(Saved entries)
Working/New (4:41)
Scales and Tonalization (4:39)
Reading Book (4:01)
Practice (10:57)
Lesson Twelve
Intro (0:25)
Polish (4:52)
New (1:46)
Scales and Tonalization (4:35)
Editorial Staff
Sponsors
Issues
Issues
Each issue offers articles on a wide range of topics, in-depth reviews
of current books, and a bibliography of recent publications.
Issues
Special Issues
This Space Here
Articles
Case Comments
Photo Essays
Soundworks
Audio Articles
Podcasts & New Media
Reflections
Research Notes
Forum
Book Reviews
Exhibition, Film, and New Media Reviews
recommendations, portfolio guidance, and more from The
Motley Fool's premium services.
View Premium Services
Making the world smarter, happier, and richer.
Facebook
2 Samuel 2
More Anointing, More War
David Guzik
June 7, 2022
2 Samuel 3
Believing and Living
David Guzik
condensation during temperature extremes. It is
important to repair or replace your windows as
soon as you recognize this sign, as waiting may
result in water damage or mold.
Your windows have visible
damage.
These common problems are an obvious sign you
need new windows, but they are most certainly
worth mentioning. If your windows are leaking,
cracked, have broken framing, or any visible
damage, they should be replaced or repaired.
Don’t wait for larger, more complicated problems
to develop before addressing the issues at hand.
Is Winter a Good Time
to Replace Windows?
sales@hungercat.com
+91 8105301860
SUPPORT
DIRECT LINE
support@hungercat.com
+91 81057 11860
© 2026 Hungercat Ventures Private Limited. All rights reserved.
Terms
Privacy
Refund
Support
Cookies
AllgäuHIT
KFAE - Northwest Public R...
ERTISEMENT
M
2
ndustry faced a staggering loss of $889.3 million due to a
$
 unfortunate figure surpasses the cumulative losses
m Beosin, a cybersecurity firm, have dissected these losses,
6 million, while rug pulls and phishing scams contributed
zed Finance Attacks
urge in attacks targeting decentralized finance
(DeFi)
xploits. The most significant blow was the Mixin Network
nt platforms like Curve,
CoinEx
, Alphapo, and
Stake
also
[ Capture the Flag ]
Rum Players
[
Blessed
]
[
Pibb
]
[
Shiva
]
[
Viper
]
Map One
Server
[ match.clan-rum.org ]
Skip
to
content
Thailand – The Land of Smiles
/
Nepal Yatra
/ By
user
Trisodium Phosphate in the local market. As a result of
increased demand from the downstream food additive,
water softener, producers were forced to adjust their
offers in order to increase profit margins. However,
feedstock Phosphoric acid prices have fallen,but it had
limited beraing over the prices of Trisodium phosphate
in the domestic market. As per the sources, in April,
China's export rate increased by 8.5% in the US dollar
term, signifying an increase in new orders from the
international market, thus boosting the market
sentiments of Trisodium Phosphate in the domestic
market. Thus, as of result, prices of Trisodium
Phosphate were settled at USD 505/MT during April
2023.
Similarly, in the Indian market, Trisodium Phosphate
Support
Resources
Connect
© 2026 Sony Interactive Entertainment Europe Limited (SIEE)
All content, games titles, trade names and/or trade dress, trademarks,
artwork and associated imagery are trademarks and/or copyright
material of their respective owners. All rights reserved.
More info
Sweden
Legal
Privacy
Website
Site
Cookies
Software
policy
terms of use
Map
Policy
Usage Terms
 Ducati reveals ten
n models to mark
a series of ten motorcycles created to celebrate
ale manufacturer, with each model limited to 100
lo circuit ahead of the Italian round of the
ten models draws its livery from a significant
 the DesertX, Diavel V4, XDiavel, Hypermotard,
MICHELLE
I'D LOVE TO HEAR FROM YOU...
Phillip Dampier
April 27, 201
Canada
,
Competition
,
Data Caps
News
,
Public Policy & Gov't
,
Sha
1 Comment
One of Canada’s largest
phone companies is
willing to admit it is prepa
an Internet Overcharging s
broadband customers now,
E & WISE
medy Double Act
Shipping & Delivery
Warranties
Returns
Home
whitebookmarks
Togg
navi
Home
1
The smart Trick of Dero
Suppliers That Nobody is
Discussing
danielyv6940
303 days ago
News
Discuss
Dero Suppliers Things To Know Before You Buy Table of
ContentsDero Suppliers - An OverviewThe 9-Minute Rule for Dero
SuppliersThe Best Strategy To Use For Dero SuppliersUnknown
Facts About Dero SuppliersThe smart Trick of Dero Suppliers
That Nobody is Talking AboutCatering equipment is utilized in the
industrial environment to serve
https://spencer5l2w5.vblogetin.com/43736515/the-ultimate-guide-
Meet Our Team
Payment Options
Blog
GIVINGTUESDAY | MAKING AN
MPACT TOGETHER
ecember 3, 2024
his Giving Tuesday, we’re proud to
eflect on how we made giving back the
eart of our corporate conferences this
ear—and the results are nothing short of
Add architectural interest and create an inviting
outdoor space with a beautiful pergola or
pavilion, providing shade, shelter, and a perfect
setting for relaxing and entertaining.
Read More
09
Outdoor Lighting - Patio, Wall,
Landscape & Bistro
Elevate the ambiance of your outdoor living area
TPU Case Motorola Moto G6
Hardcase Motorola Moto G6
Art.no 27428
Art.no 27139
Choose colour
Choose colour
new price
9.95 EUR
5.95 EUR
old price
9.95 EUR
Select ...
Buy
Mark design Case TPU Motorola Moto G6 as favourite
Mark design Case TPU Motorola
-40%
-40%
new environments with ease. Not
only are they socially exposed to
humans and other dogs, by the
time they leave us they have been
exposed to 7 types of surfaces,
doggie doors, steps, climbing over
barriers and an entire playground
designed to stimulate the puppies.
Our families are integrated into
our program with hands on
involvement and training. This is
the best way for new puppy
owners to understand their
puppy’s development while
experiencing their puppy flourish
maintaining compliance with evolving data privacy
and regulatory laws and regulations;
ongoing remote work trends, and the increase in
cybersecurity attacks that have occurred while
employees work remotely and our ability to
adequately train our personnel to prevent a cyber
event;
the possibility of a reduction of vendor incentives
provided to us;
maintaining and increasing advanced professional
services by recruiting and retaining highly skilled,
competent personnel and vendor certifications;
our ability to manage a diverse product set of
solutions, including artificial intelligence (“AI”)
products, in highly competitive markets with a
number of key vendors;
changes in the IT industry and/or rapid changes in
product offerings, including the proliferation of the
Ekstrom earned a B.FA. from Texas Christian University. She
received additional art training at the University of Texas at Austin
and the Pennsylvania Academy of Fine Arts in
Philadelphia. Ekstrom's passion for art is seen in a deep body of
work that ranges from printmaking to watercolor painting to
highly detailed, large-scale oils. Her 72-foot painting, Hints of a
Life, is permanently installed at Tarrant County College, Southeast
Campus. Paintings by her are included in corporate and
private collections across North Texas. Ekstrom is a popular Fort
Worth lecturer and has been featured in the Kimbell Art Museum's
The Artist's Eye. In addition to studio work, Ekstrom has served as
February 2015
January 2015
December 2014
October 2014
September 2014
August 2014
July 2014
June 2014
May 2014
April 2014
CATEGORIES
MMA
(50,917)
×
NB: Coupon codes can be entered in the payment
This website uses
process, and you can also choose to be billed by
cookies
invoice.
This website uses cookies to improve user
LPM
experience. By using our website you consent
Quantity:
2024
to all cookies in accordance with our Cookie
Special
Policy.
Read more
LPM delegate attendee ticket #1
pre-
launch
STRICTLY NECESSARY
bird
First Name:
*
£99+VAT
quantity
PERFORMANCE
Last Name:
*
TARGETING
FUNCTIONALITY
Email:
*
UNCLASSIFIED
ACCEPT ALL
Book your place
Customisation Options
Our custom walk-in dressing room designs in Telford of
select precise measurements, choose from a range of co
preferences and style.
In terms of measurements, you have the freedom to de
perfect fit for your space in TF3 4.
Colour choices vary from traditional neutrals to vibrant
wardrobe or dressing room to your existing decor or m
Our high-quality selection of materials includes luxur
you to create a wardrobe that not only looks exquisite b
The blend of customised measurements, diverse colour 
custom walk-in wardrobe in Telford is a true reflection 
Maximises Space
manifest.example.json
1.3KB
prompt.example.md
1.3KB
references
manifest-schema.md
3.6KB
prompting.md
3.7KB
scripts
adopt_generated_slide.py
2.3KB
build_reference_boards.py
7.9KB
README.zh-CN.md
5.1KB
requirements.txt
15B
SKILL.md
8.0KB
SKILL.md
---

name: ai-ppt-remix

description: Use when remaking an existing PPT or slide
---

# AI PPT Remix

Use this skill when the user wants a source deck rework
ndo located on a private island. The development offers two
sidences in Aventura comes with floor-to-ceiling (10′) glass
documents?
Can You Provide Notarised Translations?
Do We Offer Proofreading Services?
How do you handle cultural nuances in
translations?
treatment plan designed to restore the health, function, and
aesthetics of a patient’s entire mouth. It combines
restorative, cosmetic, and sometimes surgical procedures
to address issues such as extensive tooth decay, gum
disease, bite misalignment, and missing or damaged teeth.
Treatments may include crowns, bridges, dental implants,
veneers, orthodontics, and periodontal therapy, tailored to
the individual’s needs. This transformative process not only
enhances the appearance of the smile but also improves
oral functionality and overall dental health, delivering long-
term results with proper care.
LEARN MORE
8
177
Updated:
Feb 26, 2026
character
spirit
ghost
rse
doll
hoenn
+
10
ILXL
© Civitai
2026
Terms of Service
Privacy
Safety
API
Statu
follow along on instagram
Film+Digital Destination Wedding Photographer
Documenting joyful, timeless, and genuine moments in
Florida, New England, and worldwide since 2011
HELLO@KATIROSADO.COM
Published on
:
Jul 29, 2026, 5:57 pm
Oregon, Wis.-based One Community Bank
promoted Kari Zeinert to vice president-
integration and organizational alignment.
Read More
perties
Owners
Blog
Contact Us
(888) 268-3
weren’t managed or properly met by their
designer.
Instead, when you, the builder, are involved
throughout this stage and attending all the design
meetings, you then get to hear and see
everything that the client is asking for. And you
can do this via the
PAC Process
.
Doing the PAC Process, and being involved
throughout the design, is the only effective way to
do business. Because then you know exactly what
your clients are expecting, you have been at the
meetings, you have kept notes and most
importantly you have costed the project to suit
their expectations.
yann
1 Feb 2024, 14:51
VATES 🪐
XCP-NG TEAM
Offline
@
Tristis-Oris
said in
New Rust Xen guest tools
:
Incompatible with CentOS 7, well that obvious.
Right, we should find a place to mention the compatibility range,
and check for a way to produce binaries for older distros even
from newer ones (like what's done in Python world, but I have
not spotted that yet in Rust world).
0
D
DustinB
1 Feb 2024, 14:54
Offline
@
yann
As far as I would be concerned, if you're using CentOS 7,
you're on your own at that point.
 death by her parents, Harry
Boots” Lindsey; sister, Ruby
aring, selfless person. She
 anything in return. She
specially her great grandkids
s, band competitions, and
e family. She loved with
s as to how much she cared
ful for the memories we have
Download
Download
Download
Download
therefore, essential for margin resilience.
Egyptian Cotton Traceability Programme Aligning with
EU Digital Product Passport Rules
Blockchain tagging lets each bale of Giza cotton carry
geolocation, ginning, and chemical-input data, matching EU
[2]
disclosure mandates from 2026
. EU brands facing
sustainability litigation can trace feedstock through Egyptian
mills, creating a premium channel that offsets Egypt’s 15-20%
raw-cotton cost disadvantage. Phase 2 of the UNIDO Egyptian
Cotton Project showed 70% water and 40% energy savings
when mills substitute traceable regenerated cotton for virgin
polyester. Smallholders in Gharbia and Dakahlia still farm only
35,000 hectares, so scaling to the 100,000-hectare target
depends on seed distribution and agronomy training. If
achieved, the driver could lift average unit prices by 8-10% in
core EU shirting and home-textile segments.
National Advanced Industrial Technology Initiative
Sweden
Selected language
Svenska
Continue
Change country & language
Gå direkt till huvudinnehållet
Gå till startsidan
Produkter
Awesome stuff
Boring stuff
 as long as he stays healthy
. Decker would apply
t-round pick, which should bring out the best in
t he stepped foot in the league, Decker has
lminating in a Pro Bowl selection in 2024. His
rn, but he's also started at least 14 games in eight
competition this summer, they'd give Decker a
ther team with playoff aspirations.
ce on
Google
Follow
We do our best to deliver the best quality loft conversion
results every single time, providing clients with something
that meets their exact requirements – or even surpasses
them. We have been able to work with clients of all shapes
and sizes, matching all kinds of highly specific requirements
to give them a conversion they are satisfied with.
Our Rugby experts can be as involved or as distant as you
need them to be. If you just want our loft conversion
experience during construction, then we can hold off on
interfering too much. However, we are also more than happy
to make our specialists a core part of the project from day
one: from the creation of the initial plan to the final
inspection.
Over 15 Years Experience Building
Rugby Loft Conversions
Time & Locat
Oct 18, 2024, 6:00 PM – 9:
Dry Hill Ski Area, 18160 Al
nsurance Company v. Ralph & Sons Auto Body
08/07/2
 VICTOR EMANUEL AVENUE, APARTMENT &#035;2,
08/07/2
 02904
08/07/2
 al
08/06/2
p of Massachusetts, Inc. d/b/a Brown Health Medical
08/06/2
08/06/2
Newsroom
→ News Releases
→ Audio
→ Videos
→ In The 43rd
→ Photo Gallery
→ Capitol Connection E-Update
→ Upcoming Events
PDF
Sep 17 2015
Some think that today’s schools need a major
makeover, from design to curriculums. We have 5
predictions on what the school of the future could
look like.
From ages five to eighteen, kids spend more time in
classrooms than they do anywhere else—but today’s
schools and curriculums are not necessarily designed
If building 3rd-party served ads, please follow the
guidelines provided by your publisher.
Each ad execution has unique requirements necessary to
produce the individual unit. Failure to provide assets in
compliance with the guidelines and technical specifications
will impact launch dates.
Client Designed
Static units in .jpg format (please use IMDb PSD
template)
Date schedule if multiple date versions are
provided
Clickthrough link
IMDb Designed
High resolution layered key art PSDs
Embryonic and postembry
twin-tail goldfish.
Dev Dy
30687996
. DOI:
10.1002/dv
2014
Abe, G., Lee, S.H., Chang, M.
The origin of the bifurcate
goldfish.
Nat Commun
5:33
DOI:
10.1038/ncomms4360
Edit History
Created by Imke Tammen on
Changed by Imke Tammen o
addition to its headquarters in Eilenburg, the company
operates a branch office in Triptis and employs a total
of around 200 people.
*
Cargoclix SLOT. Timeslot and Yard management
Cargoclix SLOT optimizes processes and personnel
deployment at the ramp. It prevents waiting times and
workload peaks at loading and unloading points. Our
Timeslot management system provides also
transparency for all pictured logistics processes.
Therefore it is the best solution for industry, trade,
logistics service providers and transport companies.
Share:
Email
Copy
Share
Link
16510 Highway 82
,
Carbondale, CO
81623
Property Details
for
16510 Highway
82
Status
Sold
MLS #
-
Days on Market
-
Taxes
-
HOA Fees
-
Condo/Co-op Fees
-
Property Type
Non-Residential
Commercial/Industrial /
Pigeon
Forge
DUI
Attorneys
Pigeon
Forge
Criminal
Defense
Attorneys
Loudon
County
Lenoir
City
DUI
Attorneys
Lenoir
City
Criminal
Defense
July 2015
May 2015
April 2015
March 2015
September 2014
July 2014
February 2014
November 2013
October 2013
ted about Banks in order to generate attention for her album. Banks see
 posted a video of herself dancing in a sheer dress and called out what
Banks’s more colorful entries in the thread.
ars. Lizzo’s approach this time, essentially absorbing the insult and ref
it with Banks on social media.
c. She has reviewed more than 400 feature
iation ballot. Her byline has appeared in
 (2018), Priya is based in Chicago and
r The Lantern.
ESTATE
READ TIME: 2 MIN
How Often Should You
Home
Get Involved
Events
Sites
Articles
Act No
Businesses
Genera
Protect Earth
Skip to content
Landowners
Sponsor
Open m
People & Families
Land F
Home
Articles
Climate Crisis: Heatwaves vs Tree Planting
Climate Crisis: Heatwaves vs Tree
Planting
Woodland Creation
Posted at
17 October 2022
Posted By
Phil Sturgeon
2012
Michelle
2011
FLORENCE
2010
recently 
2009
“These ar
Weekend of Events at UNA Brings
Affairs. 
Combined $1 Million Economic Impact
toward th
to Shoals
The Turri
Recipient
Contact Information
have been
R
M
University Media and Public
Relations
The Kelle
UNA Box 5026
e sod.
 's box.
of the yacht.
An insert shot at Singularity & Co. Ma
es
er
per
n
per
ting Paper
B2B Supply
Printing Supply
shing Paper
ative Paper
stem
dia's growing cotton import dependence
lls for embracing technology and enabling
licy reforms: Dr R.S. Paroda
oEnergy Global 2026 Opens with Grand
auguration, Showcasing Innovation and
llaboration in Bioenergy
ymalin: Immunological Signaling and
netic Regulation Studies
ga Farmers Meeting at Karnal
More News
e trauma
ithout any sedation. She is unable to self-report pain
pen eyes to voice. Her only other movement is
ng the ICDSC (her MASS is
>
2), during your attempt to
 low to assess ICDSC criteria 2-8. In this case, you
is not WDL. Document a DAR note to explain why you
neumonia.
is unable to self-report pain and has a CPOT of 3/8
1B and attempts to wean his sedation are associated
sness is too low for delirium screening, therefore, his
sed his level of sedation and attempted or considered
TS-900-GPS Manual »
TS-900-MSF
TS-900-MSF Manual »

— EXERCISE DETAILS —
Repeat the lines of the material from its first line up to and including the line with "Audio Articles".

— FINISHED TASK —
Working/New (4:41)
Scales and Tonalization (4:39)
Reading Book (4:01)
Practice (10:57)
Lesson Twelve
Intro (0:25)
Polish (4:52)
New (1:46)
Scales and Tonalization (4:35)
Editorial Staff
Sponsors
Issues
Issues
Each issue offers articles on a wide range of topics, in-depth reviews
of current books, and a bibliography of recent publications.
Issues
Special Issues
This Space Here
Articles
Case Comments
Photo Essays
Soundworks
Audio Articles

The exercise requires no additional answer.